[DATA SUPPLIED]
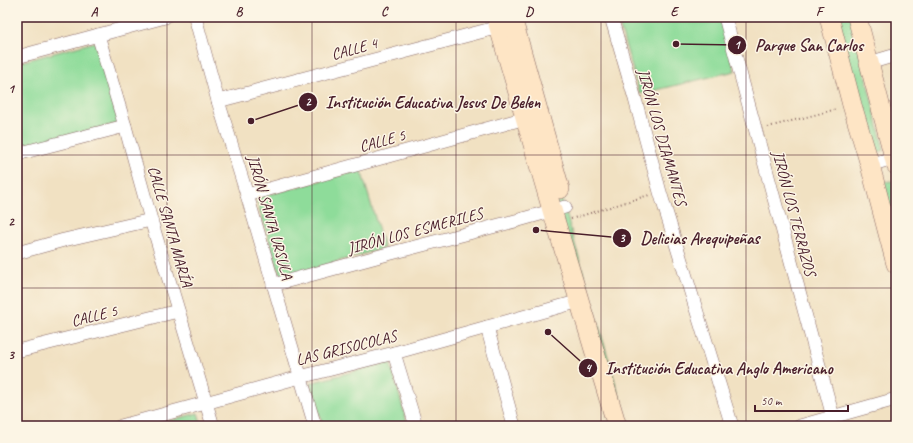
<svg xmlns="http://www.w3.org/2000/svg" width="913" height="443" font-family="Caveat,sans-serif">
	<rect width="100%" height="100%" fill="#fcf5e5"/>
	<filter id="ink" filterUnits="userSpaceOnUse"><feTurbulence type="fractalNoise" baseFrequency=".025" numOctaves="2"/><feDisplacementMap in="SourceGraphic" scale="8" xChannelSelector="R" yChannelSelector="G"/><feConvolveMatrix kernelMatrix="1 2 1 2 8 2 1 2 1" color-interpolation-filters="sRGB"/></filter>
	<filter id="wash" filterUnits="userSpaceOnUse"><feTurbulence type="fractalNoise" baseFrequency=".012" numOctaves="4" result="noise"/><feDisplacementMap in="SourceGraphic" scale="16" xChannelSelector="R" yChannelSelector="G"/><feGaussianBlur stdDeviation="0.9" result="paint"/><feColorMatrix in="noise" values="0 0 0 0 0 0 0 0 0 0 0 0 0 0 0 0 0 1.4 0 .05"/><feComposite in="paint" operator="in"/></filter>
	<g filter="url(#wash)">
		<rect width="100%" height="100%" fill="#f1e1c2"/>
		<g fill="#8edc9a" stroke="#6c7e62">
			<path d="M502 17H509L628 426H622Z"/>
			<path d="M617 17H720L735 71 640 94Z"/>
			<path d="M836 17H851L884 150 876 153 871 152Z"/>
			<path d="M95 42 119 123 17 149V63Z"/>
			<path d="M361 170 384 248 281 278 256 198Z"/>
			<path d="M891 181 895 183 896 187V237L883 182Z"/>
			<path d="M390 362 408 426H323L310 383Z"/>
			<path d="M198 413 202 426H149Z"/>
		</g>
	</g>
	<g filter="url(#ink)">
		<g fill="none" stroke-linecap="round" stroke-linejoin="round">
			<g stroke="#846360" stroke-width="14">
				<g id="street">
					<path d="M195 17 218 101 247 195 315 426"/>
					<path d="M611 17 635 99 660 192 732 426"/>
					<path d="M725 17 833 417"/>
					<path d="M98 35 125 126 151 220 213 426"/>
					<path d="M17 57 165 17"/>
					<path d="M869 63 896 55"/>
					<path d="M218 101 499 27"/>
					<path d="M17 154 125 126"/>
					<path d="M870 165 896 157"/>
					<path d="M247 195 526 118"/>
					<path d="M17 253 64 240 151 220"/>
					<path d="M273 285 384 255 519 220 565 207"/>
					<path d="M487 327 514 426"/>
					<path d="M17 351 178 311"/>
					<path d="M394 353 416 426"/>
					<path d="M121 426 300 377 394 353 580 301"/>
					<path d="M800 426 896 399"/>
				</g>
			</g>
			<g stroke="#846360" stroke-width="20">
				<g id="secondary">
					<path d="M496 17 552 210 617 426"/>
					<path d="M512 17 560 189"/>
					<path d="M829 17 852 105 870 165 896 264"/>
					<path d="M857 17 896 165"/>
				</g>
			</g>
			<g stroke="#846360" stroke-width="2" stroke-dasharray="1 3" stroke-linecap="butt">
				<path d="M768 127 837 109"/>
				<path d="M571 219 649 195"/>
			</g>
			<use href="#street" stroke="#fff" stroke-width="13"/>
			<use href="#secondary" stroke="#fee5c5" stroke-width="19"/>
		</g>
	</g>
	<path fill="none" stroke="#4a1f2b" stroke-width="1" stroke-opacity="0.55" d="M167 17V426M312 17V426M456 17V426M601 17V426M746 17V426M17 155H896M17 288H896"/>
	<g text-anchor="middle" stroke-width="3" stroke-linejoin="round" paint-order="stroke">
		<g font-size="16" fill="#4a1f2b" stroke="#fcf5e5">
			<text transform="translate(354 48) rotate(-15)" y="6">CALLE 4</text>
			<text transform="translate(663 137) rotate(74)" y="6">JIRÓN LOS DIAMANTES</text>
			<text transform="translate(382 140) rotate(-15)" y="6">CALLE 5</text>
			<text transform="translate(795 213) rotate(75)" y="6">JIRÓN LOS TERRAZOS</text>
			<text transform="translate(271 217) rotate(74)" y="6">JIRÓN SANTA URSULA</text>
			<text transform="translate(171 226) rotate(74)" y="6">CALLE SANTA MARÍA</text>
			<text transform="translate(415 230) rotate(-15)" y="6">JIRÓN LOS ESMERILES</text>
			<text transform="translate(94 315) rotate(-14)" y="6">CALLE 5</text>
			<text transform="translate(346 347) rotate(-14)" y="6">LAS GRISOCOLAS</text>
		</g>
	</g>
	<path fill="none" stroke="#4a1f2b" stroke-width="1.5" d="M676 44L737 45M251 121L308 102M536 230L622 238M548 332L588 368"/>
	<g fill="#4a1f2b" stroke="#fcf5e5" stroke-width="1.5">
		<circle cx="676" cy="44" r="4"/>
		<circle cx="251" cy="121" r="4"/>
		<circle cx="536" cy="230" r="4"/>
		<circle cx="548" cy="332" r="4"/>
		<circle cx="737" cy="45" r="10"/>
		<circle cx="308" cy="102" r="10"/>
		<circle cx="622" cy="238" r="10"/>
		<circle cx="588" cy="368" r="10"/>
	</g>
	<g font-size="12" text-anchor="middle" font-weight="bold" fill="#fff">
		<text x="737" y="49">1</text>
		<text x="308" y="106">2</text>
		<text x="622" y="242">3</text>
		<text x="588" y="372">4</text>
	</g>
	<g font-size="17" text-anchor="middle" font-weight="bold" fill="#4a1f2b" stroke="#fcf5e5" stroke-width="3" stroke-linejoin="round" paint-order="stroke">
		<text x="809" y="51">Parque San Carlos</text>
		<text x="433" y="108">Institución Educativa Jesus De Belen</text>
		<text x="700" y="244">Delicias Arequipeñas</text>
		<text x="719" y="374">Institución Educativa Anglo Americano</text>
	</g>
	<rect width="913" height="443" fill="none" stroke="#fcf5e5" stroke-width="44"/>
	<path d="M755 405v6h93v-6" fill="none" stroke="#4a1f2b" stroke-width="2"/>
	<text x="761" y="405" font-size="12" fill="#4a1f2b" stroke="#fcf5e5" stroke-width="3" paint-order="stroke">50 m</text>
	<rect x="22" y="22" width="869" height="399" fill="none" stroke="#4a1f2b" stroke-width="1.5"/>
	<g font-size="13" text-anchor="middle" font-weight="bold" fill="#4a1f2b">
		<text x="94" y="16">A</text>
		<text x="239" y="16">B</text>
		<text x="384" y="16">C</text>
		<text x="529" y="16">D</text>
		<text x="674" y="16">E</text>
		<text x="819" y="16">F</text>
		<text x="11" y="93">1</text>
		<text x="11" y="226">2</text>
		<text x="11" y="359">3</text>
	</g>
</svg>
==
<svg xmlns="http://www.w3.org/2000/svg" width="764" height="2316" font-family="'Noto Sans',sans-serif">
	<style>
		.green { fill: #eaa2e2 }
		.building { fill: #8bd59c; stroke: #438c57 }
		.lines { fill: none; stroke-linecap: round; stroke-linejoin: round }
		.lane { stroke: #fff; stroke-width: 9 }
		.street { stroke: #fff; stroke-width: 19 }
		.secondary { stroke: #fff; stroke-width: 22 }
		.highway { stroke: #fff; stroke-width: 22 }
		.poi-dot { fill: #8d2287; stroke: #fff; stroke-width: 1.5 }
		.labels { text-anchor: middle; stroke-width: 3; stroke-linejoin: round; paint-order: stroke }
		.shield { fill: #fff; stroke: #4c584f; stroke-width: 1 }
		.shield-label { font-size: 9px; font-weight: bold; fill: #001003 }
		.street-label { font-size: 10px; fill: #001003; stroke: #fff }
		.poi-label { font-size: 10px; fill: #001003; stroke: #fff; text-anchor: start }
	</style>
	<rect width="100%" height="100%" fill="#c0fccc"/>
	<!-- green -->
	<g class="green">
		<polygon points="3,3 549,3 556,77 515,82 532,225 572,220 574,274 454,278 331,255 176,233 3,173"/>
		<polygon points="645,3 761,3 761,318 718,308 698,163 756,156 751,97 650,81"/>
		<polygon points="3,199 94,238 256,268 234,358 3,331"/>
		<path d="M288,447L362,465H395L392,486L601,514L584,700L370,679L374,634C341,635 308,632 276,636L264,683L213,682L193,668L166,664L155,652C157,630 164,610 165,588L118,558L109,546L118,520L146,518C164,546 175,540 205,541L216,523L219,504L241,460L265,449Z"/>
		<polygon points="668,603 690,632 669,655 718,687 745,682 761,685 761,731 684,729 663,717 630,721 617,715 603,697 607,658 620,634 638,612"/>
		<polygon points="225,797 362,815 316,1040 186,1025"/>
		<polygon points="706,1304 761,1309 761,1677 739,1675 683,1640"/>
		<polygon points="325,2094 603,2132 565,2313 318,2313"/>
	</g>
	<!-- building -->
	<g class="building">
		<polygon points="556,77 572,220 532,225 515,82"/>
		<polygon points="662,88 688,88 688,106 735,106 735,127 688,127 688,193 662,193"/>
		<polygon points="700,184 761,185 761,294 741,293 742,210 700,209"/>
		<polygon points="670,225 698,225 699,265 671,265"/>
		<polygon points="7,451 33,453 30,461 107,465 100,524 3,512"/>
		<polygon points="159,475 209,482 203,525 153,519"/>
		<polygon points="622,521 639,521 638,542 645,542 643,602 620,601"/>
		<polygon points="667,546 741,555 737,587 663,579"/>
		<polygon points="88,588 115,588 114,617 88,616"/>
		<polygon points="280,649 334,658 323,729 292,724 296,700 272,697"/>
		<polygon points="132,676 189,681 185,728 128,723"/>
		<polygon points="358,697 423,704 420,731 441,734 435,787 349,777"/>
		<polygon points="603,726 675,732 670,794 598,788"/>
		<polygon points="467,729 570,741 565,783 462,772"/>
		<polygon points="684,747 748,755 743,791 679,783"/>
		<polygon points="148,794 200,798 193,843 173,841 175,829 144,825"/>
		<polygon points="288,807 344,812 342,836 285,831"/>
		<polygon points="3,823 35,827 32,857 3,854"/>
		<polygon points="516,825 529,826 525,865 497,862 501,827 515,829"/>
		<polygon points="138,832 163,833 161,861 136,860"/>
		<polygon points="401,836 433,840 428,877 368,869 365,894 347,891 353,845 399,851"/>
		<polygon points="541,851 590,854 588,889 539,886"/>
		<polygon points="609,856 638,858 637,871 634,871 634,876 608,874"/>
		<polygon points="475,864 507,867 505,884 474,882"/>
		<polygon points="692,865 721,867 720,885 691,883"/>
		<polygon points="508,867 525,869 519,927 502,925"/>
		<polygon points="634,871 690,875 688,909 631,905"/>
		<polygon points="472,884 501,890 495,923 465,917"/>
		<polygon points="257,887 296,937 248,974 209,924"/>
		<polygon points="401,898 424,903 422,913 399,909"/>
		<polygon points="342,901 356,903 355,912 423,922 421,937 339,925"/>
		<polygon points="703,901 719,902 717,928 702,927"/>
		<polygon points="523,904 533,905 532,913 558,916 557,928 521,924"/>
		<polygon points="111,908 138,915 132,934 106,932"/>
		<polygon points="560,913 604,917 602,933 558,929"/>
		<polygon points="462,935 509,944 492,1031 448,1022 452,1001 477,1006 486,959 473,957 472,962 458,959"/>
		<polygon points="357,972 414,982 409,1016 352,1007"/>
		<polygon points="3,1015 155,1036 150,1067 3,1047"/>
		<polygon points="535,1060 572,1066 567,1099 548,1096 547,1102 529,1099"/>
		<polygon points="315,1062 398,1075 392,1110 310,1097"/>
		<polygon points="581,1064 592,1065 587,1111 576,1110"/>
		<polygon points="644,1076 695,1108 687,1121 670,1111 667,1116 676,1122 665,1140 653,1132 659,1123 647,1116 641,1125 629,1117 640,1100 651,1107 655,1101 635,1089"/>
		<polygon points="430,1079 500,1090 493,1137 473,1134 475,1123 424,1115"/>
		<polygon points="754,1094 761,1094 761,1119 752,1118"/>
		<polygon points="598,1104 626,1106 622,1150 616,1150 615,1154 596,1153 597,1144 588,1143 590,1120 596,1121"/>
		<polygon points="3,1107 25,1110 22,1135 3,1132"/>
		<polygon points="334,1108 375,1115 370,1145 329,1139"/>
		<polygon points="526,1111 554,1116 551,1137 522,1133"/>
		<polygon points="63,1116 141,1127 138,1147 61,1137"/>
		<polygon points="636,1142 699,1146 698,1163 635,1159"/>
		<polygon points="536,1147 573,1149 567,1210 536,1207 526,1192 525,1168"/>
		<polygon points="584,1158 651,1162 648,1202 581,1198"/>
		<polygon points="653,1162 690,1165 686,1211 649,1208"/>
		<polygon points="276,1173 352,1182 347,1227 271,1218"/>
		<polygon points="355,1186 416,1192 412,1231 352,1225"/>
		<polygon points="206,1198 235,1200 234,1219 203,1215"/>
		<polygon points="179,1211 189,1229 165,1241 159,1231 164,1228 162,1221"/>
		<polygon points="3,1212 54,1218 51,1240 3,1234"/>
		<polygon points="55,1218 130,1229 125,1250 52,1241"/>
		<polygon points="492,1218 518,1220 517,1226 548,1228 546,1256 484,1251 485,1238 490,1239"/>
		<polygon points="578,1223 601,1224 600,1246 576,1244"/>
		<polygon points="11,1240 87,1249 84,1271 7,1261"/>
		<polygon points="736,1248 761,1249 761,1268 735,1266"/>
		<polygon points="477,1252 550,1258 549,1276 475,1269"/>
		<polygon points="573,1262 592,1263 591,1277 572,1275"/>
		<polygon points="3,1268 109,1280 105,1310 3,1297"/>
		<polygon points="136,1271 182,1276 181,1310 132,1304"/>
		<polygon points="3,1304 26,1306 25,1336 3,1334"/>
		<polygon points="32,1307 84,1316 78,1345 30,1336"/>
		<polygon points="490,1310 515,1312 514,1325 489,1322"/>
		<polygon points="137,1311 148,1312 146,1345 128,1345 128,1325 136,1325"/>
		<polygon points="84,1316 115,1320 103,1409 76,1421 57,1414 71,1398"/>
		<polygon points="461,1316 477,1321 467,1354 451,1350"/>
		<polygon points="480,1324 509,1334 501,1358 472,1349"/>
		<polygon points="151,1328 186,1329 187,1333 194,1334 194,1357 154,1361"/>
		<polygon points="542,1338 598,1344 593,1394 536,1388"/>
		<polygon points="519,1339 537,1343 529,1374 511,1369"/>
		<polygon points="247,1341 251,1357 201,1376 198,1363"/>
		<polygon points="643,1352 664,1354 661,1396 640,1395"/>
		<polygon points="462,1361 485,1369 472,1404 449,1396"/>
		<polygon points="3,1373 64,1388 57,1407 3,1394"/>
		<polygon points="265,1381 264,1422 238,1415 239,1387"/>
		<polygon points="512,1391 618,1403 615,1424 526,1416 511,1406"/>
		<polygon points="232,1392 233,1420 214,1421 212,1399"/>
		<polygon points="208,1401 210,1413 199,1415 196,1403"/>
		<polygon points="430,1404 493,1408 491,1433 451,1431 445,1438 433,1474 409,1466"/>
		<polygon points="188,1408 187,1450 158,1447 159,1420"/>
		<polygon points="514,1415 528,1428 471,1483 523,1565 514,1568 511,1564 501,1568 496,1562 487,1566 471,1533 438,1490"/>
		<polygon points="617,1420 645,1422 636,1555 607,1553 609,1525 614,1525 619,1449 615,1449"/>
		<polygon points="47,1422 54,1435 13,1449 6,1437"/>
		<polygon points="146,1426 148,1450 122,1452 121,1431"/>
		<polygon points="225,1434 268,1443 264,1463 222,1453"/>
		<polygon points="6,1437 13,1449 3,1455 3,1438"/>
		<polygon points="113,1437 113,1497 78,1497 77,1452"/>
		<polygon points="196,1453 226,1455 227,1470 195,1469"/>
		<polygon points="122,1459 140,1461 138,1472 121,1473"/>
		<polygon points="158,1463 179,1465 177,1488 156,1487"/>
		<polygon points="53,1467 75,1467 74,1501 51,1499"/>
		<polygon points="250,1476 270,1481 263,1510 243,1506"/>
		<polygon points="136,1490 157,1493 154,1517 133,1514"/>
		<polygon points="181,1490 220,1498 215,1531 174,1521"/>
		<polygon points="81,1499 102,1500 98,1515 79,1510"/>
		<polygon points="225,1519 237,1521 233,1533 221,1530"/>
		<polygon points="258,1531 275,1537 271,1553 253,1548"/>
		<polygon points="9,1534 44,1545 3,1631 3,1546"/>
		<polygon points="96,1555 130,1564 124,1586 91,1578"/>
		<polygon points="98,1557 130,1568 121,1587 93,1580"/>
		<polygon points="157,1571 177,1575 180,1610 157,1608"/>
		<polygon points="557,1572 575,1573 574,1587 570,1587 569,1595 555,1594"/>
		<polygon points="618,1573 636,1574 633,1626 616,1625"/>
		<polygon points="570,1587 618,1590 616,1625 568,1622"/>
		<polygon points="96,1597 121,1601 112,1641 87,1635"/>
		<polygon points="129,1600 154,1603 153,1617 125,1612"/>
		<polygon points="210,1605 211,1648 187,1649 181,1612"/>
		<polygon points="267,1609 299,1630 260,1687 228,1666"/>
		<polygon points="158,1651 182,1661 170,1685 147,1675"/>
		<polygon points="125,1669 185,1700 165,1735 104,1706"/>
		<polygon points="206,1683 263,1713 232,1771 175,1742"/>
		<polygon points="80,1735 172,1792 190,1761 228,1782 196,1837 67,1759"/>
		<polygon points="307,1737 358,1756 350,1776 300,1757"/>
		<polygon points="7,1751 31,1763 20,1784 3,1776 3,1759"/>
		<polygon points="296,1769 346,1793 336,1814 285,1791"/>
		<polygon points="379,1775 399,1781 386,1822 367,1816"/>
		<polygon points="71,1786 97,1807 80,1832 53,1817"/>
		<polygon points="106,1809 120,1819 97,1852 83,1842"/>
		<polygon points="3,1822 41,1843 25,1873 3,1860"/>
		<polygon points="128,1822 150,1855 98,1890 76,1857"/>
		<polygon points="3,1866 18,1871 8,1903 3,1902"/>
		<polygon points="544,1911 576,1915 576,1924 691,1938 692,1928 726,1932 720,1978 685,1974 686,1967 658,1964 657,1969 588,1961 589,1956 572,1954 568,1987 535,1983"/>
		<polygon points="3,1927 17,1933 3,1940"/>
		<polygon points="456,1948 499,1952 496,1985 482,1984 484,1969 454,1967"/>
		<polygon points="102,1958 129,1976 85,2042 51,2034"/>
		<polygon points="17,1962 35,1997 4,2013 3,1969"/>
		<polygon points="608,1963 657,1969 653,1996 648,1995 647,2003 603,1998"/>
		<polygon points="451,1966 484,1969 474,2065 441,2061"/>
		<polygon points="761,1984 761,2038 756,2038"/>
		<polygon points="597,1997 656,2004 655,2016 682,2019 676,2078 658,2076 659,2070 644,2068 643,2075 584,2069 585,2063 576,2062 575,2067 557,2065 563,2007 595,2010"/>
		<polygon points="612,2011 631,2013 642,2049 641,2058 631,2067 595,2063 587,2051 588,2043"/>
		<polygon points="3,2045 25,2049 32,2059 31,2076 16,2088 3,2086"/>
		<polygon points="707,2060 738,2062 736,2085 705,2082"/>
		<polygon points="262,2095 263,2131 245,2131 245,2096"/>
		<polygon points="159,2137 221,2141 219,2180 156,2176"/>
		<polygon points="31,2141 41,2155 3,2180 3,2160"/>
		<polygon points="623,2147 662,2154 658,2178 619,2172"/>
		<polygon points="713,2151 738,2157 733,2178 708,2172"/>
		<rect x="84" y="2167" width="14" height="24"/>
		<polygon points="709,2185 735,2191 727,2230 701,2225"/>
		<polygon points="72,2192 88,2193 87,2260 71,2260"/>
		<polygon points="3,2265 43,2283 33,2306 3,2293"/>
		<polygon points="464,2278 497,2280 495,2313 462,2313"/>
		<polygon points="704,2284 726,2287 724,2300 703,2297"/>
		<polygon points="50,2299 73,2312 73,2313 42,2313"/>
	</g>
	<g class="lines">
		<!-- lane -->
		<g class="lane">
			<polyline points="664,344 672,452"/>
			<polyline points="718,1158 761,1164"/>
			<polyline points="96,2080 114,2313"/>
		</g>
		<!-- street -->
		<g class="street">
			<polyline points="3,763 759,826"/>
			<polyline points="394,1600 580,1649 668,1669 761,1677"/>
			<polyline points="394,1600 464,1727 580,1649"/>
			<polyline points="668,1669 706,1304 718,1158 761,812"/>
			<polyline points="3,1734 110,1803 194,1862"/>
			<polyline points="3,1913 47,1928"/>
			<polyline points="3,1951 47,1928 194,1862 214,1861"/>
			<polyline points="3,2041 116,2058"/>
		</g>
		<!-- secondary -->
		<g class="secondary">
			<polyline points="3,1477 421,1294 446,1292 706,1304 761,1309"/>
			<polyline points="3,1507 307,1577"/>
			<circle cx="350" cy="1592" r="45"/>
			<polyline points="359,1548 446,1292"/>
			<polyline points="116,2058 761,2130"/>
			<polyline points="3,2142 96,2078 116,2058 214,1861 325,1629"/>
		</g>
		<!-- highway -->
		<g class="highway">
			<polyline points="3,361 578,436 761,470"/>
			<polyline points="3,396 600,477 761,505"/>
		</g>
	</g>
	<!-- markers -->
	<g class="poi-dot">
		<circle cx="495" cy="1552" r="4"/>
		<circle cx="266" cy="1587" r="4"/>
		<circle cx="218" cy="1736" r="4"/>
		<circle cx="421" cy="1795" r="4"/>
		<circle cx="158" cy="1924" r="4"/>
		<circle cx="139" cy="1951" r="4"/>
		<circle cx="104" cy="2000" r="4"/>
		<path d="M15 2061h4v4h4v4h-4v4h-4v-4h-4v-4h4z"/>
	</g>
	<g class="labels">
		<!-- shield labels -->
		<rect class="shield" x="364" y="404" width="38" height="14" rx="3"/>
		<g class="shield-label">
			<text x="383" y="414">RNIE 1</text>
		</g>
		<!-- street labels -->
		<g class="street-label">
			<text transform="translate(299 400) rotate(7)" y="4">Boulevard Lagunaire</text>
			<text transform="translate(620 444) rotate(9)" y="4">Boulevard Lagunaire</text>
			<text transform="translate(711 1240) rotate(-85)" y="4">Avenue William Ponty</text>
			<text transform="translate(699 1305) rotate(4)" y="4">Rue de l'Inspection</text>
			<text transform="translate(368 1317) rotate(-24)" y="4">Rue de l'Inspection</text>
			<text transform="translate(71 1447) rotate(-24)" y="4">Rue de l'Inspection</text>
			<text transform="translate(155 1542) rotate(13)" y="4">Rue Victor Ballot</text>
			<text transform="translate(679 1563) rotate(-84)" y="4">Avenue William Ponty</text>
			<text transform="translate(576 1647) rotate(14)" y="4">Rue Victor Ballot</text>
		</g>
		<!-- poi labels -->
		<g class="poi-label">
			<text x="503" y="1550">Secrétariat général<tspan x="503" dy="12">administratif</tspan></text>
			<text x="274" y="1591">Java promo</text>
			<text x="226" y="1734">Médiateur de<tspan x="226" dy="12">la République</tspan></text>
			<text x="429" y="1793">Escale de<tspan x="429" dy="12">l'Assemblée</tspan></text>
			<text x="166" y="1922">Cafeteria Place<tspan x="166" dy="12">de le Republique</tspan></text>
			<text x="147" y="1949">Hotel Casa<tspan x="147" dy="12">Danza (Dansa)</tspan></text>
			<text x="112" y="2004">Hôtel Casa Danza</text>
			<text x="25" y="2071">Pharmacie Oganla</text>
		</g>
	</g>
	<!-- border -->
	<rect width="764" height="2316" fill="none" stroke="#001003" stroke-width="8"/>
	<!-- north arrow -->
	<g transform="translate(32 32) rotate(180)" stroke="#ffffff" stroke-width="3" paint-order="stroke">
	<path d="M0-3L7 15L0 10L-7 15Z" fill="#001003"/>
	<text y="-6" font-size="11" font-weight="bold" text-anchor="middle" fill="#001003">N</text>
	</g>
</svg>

[PROBLEM TO SOLVE] From the listing above, return every line that carries the string "type".

[COMPLETED EXERCISE]
	<filter id="ink" filterUnits="userSpaceOnUse"><feTurbulence type="fractalNoise" baseFrequency=".025" numOctaves="2"/><feDisplacementMap in="SourceGraphic" scale="8" xChannelSelector="R" yChannelSelector="G"/><feConvolveMatrix kernelMatrix="1 2 1 2 8 2 1 2 1" color-interpolation-filters="sRGB"/></filter>
	<filter id="wash" filterUnits="userSpaceOnUse"><feTurbulence type="fractalNoise" baseFrequency=".012" numOctaves="4" result="noise"/><feDisplacementMap in="SourceGraphic" scale="16" xChannelSelector="R" yChannelSelector="G"/><feGaussianBlur stdDeviation="0.9" result="paint"/><feColorMatrix in="noise" values="0 0 0 0 0 0 0 0 0 0 0 0 0 0 0 0 0 1.4 0 .05"/><feComposite in="paint" operator="in"/></filter>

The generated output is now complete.